A shudder ran the length of his body and she rubbed his back.

"Sean," Aaron said - not what Emily was expecting to hear at all.

"Who is Sean?" she asked.

"The one my parents kept, after I came here," Aaron whispered.


He braced himself. It was all Aaron could think to do. He didn't know what Emily's reaction would be to news like this. And, he found that, as much as he tried, the rest of the story came pouring out. Only because he didn't have to look her in the eyes and see her inevitable disappointment, or worse, her confirmation of what he already knew to be true.

"I found some papers in Dave's desk, after Carolyn…I didn't mean to…I just was cleaning up for him and found them by accident. Official papers, like Dave was keeping an eye on my family. It said they had a child, born nine years after me. He was six years old, the same age I was when it started. So, I went to Manassas with a friend to check it out. The address was the same. So…I went and he looked just like me. Except he was clean. He got to go to school and have friends, and eat at the table. He looked so normal, and my parents…I was only there a few minutes…but they loved him, Mom. I could just tell. They loved him the way you love us. And I couldn't take it. It makes me hate myself. Because if I had been better, maybe I could have stayed with them. Why does Sean get to play team sports and go to his cousin's house when I got nothing like that? What the hell is so wrong with me? It's not them, Mom, obviously. They're capable of love. They just couldn't love me," he insisted.
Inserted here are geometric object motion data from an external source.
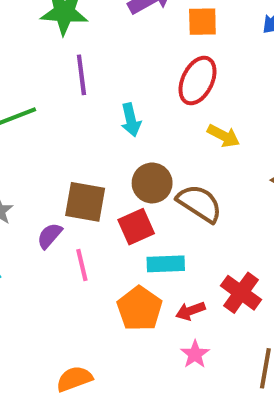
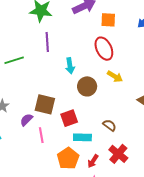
red ellipse: (197, 81) -> (104, 49), turned -55
brown circle: (152, 183) -> (87, 86), moved
brown semicircle: (199, 203) -> (110, 125), moved, size x0.6
red arrow: (190, 311) -> (93, 161), turned -40

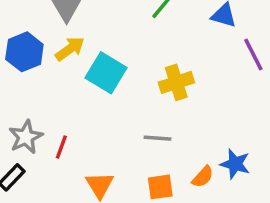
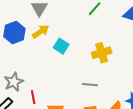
cyan square: (106, 73) -> (61, 46), size x0.7
red line: (61, 147) -> (33, 97), moved, turned -32

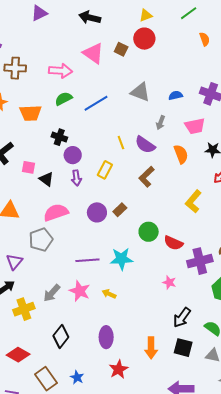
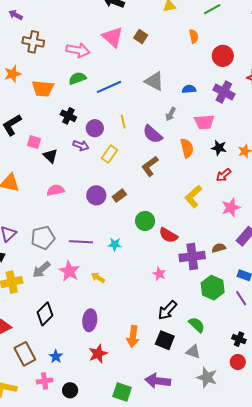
red circle: (144, 39) -> (223, 56), moved
orange semicircle: (205, 39) -> (194, 36), moved
yellow line: (121, 143) -> (123, 122), moved
purple circle: (73, 155) -> (95, 128), moved
purple arrow: (76, 178) -> (81, 146), moved, turned -70
pink semicircle: (56, 212) -> (56, 190), size x0.7
gray pentagon: (41, 240) -> (43, 238), moved
cyan star: (121, 259) -> (115, 244), size x0.6

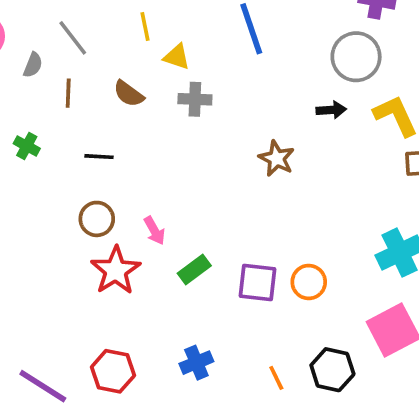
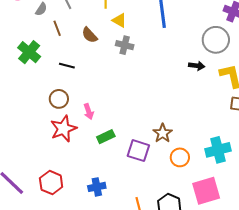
brown line: (68, 93) -> (57, 28), turned -35
green cross: (27, 146) -> (29, 52), size x1.6
brown star: (277, 158) -> (163, 133), moved
orange circle: (309, 282) -> (180, 157), moved

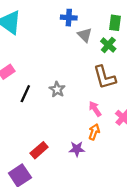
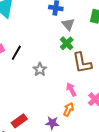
green cross: (108, 45) -> (67, 43), moved
black line: (25, 94) -> (16, 53), moved

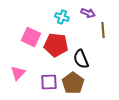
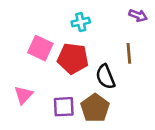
purple arrow: (88, 13) -> (138, 16), moved
cyan cross: (62, 17) -> (81, 22), turned -32
brown line: (103, 30) -> (129, 53), moved

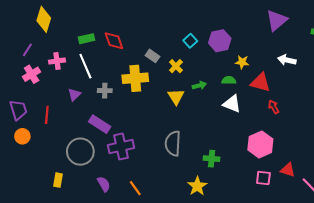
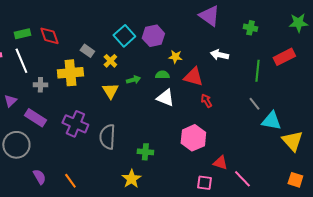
purple triangle: (277, 20) -> (209, 16), turned -45
cyan square: (190, 41) -> (124, 36), size x1.5
purple triangle: (74, 95) -> (10, 101), moved
purple cross: (121, 146) -> (75, 124), moved, turned 35
pink square: (263, 178) -> (204, 183), moved

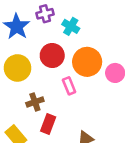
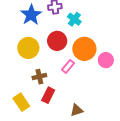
pink rectangle: (69, 86) -> (68, 66), turned 56

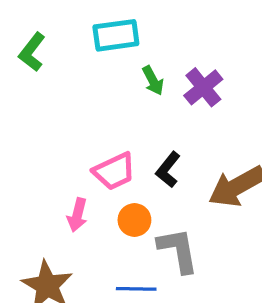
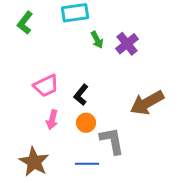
black L-shape: (168, 170) -> (81, 95), moved
pink trapezoid: (114, 171) -> (46, 86), moved

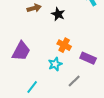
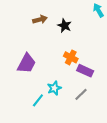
purple rectangle: (88, 58) -> (85, 71), moved
cyan star: (55, 64) -> (54, 88), moved

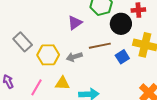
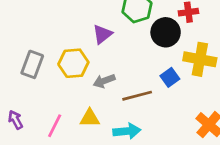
gray rectangle: (23, 42) -> (32, 64), turned 66
brown line: (100, 46) -> (137, 96), moved
yellow hexagon: (48, 55) -> (73, 63), moved

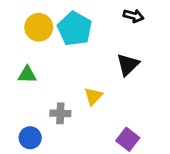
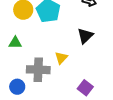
gray cross: (60, 113) -> (38, 70), size x1.6

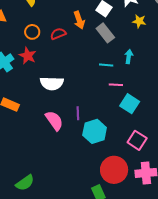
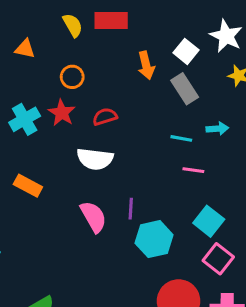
red semicircle: (58, 34) -> (105, 117), moved
cyan arrow: (129, 57) -> (217, 129), turned 72
cyan square: (130, 104) -> (209, 221), moved

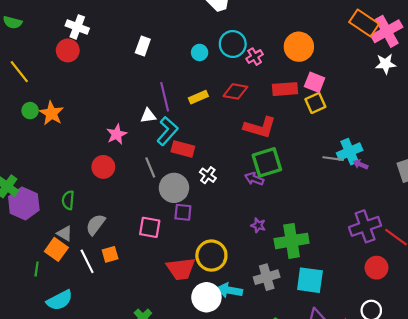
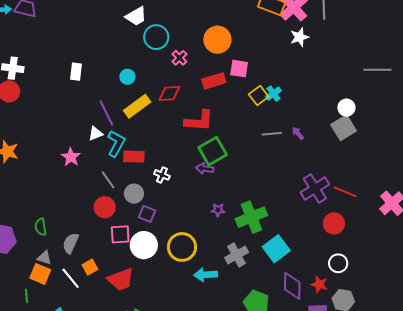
cyan circle: (233, 44) -> (156, 37), moved
cyan circle: (200, 52) -> (127, 77), moved
yellow rectangle: (198, 97) -> (137, 106), size x1.5
yellow square: (315, 103) -> (259, 95), moved
cyan cross: (350, 152) -> (274, 94), moved, size x0.7
purple arrow: (360, 164) -> (298, 133), turned 40
red circle: (103, 167) -> (105, 207), moved
gray circle: (174, 188) -> (134, 194), size x0.7
purple square: (183, 212) -> (147, 214), turned 30
red trapezoid: (181, 269) -> (121, 279), moved
cyan square: (310, 280) -> (276, 249), turned -32
white circle: (206, 297) -> (144, 245), moved

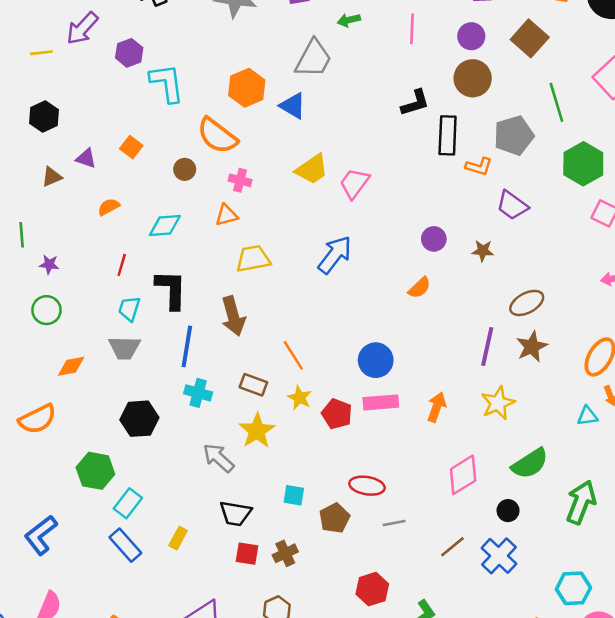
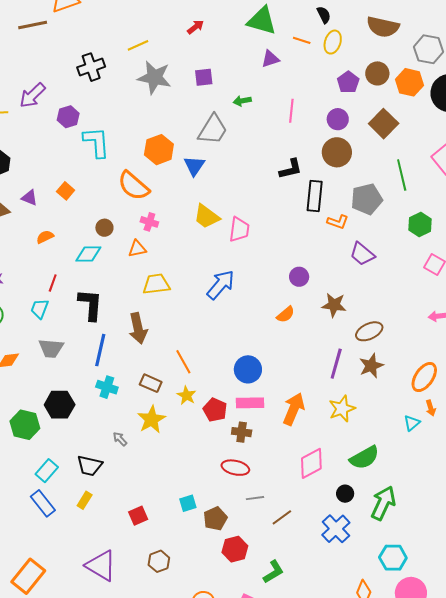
blue triangle: (293, 106) -> (194, 166), turned 30
green hexagon: (583, 164) -> (420, 224), size x0.7
brown circle: (185, 169) -> (104, 228), moved
yellow trapezoid: (312, 169) -> (206, 217), turned 68
pink trapezoid: (354, 183) -> (239, 229), turned 148
brown star: (483, 251) -> (334, 305), moved, size x1.4
cyan trapezoid: (129, 309) -> (40, 309), moved
orange arrow: (437, 407) -> (294, 409), size x1.4
cyan triangle: (587, 416) -> (412, 423), turned -36
gray arrow: (218, 458) -> (120, 439), size x0.6
green hexagon: (95, 471) -> (25, 425), moved
cyan square: (294, 495) -> (188, 503), moved, turned -30
green arrow: (581, 502) -> (383, 503), moved
black trapezoid: (235, 513) -> (90, 466), moved
brown pentagon: (334, 518) -> (215, 519), moved
brown line: (452, 547) -> (282, 517), moved
brown cross: (285, 553) -> (242, 432), moved, turned 30
red square: (247, 554) -> (138, 516), turned -36

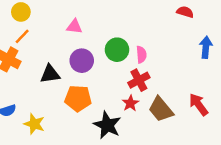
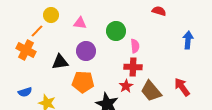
yellow circle: (21, 12) -> (51, 15), moved
red semicircle: (185, 12) -> (159, 11), moved
green circle: (117, 50) -> (116, 31), moved
red cross: (139, 80) -> (133, 67), turned 30

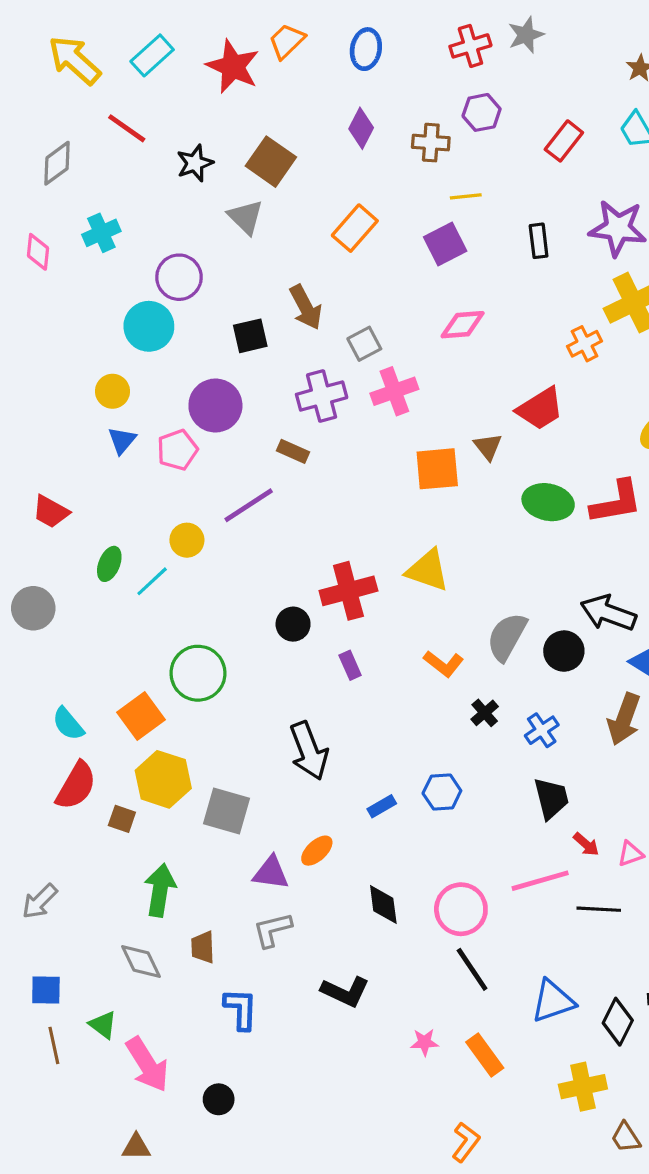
He could hear the lump in Emily's throat when she said, "Nothing is wrong with you. What made your parents hurt you, and love Sean, I don't know. But you are completely loveable. Dave loves you. Carolyn loves you from afar. Penelope loves you. Derek loves you. JJ loves you. Spencer loves you. Nathaniel loves you. Cary loves you. Matthew loves you. I love you, Aaron. So much, you can't even imagine. You were my first little boy. You are everything that's important to me. If I could have somehow known what was happening to you from the first day you came to me, saying you were lost, I would have fought like hell to keep you with me," Emily said honestly.

Aaron pulled back to look her in the eye, skeptical and hopeful all at once. "Really?" he asked, his voice thick.

"Absolutely," she nodded, and he saw tears falling down her cheeks.

"You would have saved me?" he insisted. "If you knew what was going on, you would have taken me here and let me live with you?" The concept was foreign to him. Up until a minute ago, Aaron had never honestly considered himself worth saving. But the way Emily talked, it wasn't even a question.

"In a heartbeat, Aaron. I would have gotten you out of there a long time before, when you were a baby. I would have loved to see you take your first steps and cut your first teeth. You would have had birthdays and holidays and all the dignities a child deserves. You would never have gone hungry or been abused or humiliated. If you cried at night, I would have held you until you felt safe."

"Kind of like now," Aaron whispered.

"Yes, exactly like now." Emily confirmed, kissing the top of his head.